◆ TASK DESCRIPTION: Starting at the line that contains "A.1.1. Nature of operation" and ending at the line that contains "These financial statements", the lines below are to be given again exactly, with nothing added.

(Records contained in a dataset)
=== Section Start ===

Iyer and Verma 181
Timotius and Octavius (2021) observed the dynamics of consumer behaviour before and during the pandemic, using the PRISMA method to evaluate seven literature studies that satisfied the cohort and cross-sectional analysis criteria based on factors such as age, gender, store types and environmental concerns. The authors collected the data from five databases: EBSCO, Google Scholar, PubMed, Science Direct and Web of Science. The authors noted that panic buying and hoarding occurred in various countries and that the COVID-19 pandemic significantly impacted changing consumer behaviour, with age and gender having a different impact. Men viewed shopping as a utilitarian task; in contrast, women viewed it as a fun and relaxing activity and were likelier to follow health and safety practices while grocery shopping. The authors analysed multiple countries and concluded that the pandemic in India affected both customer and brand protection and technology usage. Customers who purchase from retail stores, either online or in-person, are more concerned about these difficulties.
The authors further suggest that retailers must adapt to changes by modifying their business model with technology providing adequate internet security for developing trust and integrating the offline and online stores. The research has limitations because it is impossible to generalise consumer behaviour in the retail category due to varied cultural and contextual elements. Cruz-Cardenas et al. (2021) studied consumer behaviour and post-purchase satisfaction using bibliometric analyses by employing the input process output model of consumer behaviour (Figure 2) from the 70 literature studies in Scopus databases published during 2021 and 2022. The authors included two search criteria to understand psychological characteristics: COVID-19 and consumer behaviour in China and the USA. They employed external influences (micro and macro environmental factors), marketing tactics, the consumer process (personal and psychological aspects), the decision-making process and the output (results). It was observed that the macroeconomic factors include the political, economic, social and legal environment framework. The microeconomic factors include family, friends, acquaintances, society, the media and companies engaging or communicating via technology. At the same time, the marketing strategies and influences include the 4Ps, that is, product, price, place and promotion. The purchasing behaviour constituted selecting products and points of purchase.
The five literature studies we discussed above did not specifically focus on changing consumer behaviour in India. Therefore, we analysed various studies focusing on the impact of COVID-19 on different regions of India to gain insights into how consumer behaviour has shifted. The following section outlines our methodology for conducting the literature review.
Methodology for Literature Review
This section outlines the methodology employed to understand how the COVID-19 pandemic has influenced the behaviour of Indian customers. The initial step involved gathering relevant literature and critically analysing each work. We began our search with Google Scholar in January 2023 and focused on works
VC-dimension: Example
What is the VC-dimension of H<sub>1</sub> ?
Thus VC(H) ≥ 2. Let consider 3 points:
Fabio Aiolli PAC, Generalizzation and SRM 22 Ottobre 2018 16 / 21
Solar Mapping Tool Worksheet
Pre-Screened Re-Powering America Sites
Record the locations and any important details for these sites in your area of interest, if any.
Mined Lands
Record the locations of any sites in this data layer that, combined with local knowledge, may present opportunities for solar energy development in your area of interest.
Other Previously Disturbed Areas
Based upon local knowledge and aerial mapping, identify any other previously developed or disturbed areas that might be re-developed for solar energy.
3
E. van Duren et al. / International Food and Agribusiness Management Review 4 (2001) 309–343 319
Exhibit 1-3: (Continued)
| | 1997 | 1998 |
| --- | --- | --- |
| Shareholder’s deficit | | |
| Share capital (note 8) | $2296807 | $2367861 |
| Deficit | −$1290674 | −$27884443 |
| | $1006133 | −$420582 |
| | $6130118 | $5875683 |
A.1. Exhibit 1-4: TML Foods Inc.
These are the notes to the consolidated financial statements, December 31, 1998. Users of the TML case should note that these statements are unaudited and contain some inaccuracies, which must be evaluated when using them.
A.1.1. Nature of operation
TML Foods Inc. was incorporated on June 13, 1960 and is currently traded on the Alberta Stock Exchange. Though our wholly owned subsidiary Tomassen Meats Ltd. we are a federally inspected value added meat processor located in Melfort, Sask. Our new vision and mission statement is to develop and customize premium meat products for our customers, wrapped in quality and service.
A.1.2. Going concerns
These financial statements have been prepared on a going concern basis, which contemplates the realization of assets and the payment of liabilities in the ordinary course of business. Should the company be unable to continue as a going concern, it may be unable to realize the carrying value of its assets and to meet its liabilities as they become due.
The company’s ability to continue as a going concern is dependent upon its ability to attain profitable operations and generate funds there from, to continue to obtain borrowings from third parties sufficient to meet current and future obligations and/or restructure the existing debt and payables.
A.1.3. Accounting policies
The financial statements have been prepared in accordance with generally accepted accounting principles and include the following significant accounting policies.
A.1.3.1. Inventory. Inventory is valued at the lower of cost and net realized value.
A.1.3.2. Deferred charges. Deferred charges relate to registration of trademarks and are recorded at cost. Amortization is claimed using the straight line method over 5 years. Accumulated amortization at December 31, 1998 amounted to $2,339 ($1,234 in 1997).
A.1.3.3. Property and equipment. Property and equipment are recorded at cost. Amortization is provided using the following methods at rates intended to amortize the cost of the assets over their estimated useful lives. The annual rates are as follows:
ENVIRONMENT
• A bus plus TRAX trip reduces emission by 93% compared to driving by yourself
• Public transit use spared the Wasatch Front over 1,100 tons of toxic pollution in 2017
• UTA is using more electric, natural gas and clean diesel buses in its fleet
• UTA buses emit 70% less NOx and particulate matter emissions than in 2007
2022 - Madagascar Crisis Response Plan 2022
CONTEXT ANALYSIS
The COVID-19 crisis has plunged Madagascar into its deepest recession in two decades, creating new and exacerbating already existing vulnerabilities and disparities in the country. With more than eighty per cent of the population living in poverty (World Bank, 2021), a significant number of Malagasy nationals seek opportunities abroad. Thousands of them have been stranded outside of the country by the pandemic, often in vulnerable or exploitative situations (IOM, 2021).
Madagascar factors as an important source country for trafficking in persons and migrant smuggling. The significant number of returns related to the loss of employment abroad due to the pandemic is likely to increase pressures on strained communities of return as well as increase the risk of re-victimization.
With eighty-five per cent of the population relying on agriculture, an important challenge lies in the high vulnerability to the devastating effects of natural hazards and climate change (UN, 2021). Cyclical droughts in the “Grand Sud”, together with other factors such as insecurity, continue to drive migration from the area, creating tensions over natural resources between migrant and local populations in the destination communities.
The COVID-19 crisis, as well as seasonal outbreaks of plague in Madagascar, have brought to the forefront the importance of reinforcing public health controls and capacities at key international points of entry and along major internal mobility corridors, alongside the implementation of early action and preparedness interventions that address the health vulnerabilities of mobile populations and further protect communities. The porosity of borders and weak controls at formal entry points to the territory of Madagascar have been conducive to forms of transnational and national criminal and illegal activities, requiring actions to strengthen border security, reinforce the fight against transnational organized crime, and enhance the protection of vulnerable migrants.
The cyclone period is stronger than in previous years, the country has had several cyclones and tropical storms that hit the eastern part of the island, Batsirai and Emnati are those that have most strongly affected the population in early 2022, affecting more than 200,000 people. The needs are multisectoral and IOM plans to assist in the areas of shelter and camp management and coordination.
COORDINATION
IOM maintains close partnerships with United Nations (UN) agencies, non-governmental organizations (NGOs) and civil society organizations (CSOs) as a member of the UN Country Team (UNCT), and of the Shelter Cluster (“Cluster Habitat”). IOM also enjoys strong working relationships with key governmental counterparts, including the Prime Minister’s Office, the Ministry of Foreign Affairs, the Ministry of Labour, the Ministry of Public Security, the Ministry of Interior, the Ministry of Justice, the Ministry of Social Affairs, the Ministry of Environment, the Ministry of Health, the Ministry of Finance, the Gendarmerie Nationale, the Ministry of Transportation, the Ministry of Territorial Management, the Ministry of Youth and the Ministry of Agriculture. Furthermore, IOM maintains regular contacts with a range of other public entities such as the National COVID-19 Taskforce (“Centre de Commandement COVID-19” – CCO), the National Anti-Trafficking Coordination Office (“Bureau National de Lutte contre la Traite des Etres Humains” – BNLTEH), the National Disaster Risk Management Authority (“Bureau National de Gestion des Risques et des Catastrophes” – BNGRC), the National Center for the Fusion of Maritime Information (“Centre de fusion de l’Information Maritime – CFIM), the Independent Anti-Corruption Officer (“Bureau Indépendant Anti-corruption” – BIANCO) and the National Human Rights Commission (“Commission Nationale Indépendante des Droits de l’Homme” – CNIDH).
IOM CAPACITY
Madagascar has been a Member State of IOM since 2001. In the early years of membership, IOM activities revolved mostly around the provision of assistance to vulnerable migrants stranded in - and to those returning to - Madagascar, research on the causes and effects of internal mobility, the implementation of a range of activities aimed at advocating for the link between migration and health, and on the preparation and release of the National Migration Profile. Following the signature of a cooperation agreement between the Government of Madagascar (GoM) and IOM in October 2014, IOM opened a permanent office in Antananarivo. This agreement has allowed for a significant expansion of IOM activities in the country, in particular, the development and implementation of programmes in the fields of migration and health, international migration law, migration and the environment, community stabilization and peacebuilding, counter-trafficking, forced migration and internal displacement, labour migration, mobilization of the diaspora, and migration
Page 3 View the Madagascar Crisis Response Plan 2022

=== Section End ===

◆ ANSWER BELOW:
A.1.1. Nature of operation
TML Foods Inc. was incorporated on June 13, 1960 and is currently traded on the Alberta Stock Exchange. Though our wholly owned subsidiary Tomassen Meats Ltd. we are a federally inspected value added meat processor located in Melfort, Sask. Our new vision and mission statement is to develop and customize premium meat products for our customers, wrapped in quality and service.
A.1.2. Going concerns
These financial statements have been prepared on a going concern basis, which contemplates the realization of assets and the payment of liabilities in the ordinary course of business. Should the company be unable to continue as a going concern, it may be unable to realize the carrying value of its assets and to meet its liabilities as they become due.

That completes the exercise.